Monday, March 22, 2010

Love, Sex aur Dhokha

Waited a while on this one for the rough, edgy-ness to wear off. Wanted the lingering flavour to come through rather than the tang of it.

I think what strikes the most about this storytelling format is the bluntness with which the punch is imparted. No drapes flowing in the wind, no oomphs and aahs, no picturesque-ness about anything…nothing larger than life, but life itself in it’s dwarfed, abnormal and commendable format. It’s like looking at oneself in the mirror, without the make-up, sans the look good angle…just the plain you…stripped down to your naked-ness. Thin, without layers, weak, vulnerable, open…you. But surprisingly, for me, what established the connect with LSD was not the ugliness or the grim, sordid reality. It was the ray of hope, the blossoming of something real in every un-really real, un-glamorous, no-options-but-survival options in life (and not life-like situations). In spite of the gore of truth and the ‘it is like it is’ intention to showcase murkiness of our capitalism which has replaced almost everything, there was a faintly blinking, now here and then gone, but still very much there emotional blip of human-ness in every character’s graph. The pure hearted and naive romance of Rahul and his Simran – Shruti, the faith and courage of Rashmi, the realism of Adarsh and the compromised but not unavailable morals of Pradhan…make them more real for me than the selfishness of the world at large. It is this honest tenet of the protagonists that make the cinema real for me rather than the perspective of the camera (the sutradhar, in this case). And that’s why LSD is a difficult film to make, as the story walks a very thin line of just sitting there in judgment with a sarcastic grin and a ‘dekh tere sansaar ki haalat kya ho gayi bhagwaan’ expression and on the other side is the ‘we still bleed and love’ vulnerability and for me, the latter triumphs. Just like in The Dark Knight…and just like in Spiderman….or just like in any good versus evil epic….that’s life.
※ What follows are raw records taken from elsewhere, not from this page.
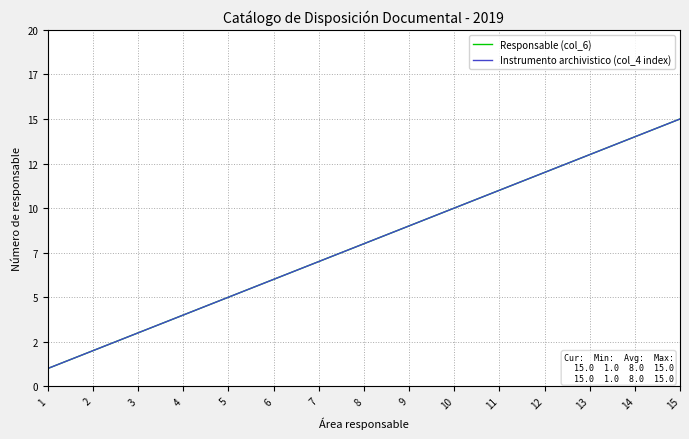

Is this an area chart (filled region under the line)?

No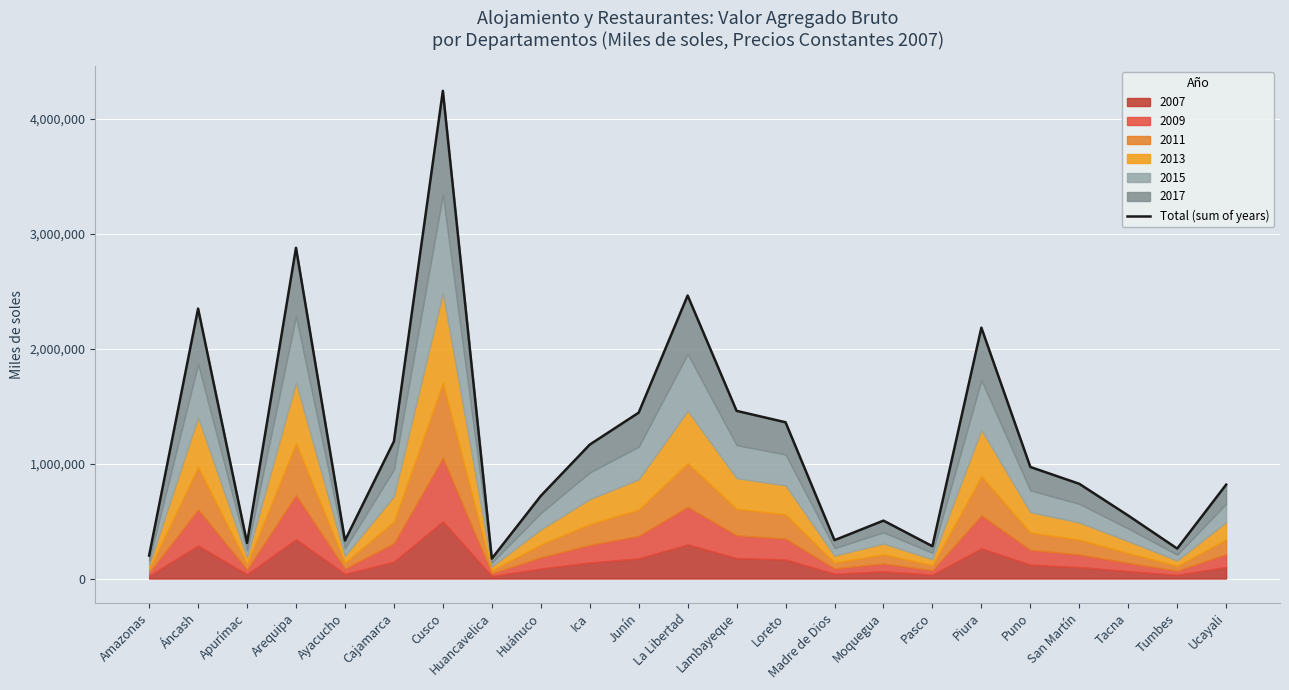

Rank the categories by value from lowest to highest.

Huancavelica, Amazonas, Tumbes, Pasco, Apurímac, Ayacucho, Madre de Dios, Moquegua, Tacna, Huánuco, Ucayali, San Martín, Puno, Ica, Cajamarca, Loreto, Junín, Lambayeque, Piura, Áncash, La Libertad, Arequipa, Cusco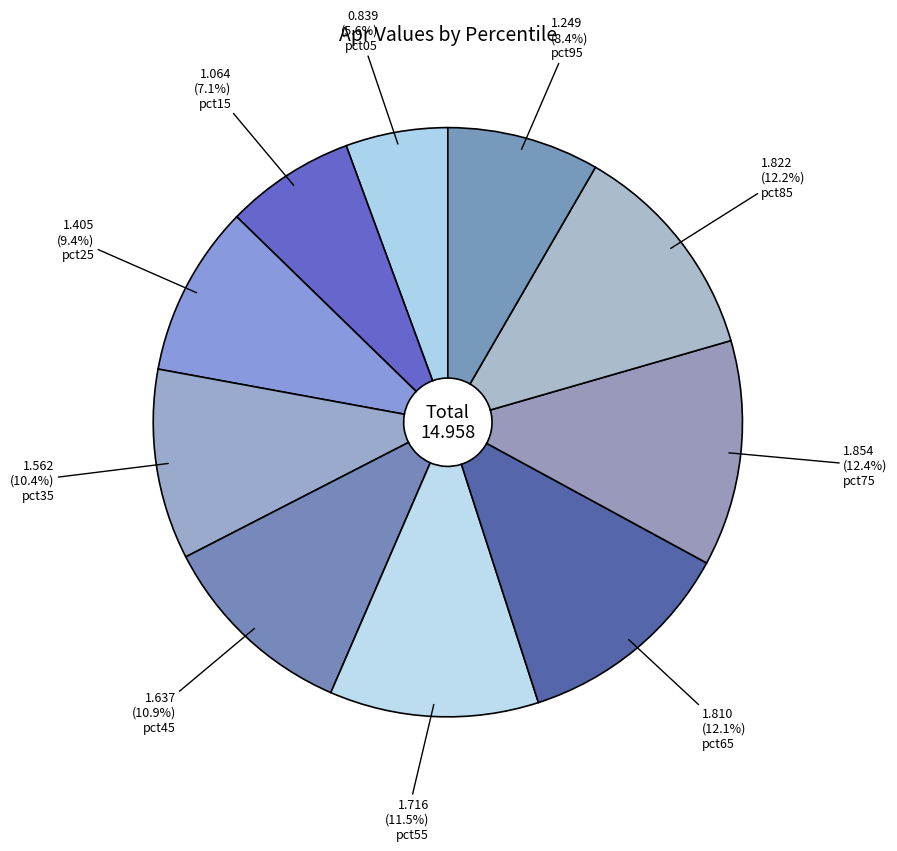

Rank the categories by value from highest to lowest.

pct75, pct85, pct65, pct55, pct45, pct35, pct25, pct95, pct15, pct05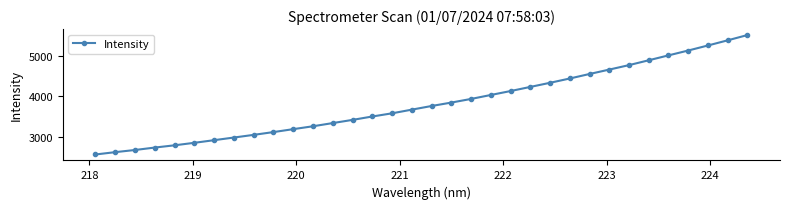

What is the value of the 7th point from the left?

2916.8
Maybe it’s just the idealist in me…or then, maybe issi umeed pe duniya kaayam hai…

Wednesday, March 17, 2010

No movies to talk about...no books inside of me

And yet, here I am. It is so weird that without movies to write home about, without stories to deliberate on, it kinda all seems neeras…bland. It’s almost like I suffer from the Alice in Wonderland syndrome… this Alice doesn’t want to go home empty-handed from the party even after the lights have been turned off. She wants to carry the story, the characters, the touch, feel and smell of the land visited home with her. Not for a show and tell, but for keeps, inside of her. Writers borrow from the real world to spin their webs and the readers, consumers (if you may) borrow from these fictional worlds to stuff up their real world shopping carts. So it will all keep getting recycled till the boundaries become really blurred.

Don’t want to make the disturbance caused by an ugly dream immortal…want to keep it as transient as the dream itself…but somehow just not able to shake off the stirring visuals nor able to rinse off the after taste and the nauseating, gnawing feeling. Sometimes it’s the negative force, the sense of imminent loss that shakes you up to acknowledge the strength of the emotion that may have been lying tucked away in a corner, seemingly dormant…but really just ignored in the chore of living everyday …and hence, forgotten. Sometimes, its the ‘awake hours’ that sweep away your orgasm inducing triggers into the dark, un-looked, un-swept corners in the course of running the business of living and this is when, sometimes, that your dreams really shake you awake and acknowledge you – they bring back the real throbbing, pulsating, orgasmic YOU to life.

Saturday, March 06, 2010

Road, Movie... Life

Some things, instances…relationships are meant to be bottled up and preserved…meant for some brewing and maturing time before you jump the gun and shoot from the hip. Some thoughts, actions and reactions need to be internalised completely, rinsed dry, before one attempts to spew them out. Some images and stories also fall in this category.

Vishnu is the quintessential know-it-better-than-though youngster who literally thinks that child is the father of man (the hindi translation, not the philosophical one). Chacha is the bridge between generations, the faint common code that binds. Apu (no name lad), the dis-passionate, disconnected but smelling real attachment (as real love is only as rare, if not rarer than water in the desert) from the dis-attached distance gen-next. The banjaran is the lure, maya…the motivation to be a better man…to find the one within you and wrench him out of hiding….just about reason enough…but then maybe not.

The desert is the real thing…the without make-up, real artist pushing all to their limits but always winning in the end. The travelling cinema is the magician we all crave for to set things right…or atleast forget the wrong ones…if only till the spool runs out. Even this mirage in the desert is a lil victory…a tiny blip that will carry through in the morbid days of battle.

The characterisation works… so the film works. It’s a travelogue of life…seep it in. sit back in the sand, sink in your elbows, let the wind blow the sand in your hair…and let the pctr begn.